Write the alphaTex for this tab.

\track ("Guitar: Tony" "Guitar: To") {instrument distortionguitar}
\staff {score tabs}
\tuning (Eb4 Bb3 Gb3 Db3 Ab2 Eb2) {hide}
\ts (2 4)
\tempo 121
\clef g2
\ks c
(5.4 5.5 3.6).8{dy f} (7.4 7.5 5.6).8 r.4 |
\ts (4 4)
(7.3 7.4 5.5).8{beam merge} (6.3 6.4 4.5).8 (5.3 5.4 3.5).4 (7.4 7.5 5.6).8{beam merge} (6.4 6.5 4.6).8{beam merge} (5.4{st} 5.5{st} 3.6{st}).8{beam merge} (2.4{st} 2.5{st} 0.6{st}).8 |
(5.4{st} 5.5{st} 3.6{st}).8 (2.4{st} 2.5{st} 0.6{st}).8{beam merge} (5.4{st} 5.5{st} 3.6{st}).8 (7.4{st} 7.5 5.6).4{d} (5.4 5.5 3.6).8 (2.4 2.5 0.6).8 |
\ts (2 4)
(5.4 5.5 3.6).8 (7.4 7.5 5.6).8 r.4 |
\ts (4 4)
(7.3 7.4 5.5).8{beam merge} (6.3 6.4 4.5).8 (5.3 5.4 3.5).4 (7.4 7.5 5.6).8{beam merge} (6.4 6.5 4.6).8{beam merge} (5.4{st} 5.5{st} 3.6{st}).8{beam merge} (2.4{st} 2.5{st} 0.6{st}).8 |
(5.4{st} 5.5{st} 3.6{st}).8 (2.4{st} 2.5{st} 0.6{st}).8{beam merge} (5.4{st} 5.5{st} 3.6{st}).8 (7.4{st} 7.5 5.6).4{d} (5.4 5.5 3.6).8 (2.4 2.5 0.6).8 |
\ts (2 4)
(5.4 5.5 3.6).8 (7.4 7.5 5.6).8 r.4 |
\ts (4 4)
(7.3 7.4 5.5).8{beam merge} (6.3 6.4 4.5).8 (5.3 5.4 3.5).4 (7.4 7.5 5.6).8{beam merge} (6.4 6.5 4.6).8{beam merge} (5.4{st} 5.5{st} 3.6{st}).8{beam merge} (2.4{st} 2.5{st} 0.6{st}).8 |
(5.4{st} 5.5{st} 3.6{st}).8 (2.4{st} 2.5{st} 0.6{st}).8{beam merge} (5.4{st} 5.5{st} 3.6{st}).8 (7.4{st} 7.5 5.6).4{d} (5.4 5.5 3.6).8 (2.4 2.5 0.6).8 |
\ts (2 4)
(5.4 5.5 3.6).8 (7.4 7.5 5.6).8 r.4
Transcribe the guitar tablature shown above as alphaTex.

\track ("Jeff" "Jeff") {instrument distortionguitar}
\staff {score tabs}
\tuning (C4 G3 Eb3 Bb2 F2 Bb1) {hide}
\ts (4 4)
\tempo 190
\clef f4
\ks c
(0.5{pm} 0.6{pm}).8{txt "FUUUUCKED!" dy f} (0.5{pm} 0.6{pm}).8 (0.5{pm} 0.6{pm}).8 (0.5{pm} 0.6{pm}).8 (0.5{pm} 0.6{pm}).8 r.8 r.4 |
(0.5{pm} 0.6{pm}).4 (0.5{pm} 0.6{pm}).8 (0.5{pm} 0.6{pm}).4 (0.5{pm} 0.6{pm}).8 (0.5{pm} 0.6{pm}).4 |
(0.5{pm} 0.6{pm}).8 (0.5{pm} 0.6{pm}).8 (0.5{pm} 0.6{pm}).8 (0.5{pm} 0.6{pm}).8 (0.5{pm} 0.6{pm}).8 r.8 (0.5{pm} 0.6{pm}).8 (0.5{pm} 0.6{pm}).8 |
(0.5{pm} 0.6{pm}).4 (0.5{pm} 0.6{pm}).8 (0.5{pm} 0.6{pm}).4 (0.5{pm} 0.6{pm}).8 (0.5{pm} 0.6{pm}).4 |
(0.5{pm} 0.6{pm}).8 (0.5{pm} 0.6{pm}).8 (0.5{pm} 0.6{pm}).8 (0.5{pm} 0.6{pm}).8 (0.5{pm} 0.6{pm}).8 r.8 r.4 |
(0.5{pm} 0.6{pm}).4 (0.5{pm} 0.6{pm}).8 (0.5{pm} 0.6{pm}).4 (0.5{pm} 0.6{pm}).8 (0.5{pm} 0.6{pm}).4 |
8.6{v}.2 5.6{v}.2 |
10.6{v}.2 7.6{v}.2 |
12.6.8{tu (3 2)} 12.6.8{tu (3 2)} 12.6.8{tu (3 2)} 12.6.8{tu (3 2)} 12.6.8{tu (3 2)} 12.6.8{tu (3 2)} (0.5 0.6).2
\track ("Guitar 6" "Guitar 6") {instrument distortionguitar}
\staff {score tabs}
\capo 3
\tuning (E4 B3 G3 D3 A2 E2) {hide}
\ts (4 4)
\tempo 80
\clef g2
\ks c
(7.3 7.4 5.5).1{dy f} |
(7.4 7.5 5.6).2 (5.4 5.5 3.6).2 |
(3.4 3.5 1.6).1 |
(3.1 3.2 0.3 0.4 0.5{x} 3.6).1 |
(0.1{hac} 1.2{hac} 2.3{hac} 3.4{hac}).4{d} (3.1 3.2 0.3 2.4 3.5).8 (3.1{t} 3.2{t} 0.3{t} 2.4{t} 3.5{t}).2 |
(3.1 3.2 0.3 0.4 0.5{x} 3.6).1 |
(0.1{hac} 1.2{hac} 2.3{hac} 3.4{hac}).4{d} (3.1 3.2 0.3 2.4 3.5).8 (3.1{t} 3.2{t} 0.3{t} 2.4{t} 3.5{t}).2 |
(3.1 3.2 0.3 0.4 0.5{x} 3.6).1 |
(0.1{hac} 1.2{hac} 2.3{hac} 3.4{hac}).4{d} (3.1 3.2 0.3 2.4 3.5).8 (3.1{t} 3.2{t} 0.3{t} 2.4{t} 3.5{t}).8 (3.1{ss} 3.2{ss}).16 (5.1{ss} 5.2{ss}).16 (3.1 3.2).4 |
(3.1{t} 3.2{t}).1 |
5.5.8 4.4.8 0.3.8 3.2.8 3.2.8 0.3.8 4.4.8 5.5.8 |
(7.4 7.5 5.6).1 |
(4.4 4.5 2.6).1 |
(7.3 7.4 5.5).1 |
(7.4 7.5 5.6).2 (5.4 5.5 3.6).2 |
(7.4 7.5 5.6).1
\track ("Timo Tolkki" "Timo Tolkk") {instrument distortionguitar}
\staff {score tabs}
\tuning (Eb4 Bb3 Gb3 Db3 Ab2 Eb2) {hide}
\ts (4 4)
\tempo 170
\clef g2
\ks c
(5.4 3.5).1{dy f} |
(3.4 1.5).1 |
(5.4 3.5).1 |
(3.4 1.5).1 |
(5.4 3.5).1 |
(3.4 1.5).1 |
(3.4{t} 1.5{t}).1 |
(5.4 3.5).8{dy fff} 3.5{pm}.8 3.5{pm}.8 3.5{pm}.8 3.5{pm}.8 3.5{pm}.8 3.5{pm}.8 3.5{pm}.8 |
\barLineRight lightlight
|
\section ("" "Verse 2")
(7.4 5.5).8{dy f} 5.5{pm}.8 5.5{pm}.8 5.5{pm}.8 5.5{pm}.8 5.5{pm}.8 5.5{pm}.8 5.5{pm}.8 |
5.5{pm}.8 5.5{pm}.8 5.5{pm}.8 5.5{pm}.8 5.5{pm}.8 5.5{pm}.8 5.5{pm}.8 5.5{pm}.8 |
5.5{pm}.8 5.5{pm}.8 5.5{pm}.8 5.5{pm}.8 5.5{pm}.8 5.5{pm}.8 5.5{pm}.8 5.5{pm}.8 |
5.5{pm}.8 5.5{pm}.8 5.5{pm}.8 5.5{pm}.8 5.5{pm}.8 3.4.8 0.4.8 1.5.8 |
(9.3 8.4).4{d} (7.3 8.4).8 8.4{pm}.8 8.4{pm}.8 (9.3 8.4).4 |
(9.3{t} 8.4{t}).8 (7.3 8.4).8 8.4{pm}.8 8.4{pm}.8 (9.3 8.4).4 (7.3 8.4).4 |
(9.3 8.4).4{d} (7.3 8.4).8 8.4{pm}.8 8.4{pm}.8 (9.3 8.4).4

### REQUIREMENT
Show each line of the data above that contains the string "tempo", copying every such line in full.

### RESULT OF THIS EXERCISE
\tempo 121
\tempo 190
\tempo 80
\tempo 170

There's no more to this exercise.